The end of history — Tip #23
Or is it just an illusion? 🔮
In the last two tips we talked about food, gotta switch gears before Don’t Panic turns into a fitness/lifestyle newsletter 🤓. I recently came across something I’ve experienced first-hand countless times, and chances are you have too. Today’s tip is less about productivity or performance, and more of a reminder for your future self.
The end of history illusion is a cognitive bias that affects people of all ages. In the original study published in Science, participants ranged from 18 to 68 years old. In plain English, the bias goes like this:
It’s easier to remember the person you used to be than to imagine the person you’ll become.
If you think you’re immune, think again. This bias is linked to several limitations in how our brains work. A few of them:
🧠 Memory needs data: The past self is easier to access because memory gives us real examples, emotions, and stories to hold onto.

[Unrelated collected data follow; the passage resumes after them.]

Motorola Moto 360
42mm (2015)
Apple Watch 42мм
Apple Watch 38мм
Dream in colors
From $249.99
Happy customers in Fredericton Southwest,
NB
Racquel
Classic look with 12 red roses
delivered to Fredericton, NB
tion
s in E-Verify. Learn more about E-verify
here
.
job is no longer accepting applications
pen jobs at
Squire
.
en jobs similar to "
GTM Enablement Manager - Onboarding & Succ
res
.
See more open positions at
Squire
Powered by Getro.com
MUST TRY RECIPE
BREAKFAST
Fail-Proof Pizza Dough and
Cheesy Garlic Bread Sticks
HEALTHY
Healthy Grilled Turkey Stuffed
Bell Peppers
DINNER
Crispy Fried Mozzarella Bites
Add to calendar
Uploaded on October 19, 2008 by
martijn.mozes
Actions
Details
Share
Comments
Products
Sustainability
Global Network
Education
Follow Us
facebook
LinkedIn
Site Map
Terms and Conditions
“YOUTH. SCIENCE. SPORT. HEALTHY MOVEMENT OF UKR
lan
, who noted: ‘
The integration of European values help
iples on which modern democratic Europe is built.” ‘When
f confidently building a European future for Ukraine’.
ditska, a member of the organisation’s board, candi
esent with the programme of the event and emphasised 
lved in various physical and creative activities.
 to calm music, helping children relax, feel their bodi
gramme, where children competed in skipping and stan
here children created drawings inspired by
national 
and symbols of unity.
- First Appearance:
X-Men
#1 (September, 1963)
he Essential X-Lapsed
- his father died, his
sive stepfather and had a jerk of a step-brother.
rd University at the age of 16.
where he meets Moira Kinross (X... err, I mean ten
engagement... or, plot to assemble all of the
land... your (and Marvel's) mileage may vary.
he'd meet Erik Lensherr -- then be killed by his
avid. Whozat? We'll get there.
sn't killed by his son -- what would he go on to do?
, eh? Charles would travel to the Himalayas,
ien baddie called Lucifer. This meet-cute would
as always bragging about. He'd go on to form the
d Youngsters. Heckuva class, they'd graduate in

We can recall who we were, but we can’t recall who we haven’t yet become.
🔮 Imagination is blurry: The future self has to be constructed from scratch, but the brain struggles to simulate detailed future preferences, values, and identities.
📌 Present moment projection: Current feelings, tastes, and priorities are treated as if they’re more stable than they really are. What feels important today gets projected into the future as if were permanent.
🧩 Need for coherence: The mind prefers a stable, coherent identity. Believing “this is who I am” feels psychologically safer than admitting that our values, goals, and personality may keep shifting.
🚫 Blindness to the unknown: Many future changes come from events we cannot yet predict, like new relationships, loss, work changes, illness, success, failure, or aging. Because we cannot imagine these clearly, we underestimate their impact.
✨ Feeling "finished”: We generally like to believe we’ve grown into a wiser, better version of ourselves and that we have done most of the work.
I’ve seen this bias at play in my own life more times than I can count. At 15, I promised myself I would first become a billionaire☝️ and only then buy a house. Today the last thing I want to do is buy a house and lock myself into one place. Or take the first time I visited Dubai, I thought: “Wow, this is the future…clean, safe, luxurious. I could see myself living here”. Four years later, after actually living there, I was describing it as one of the most inhumane places on Earth (great for holidays though! 🎢).
I’d argue life is a lifelong journey of figuring yourself out. There is no final You.
Your weekly tip: Embrace change → it’s inevitable. Forgive your past mistakes, that was a different You. Leave room for optionality in long-term decisions. You may feel you won’t change, but you will. Be water, my friend.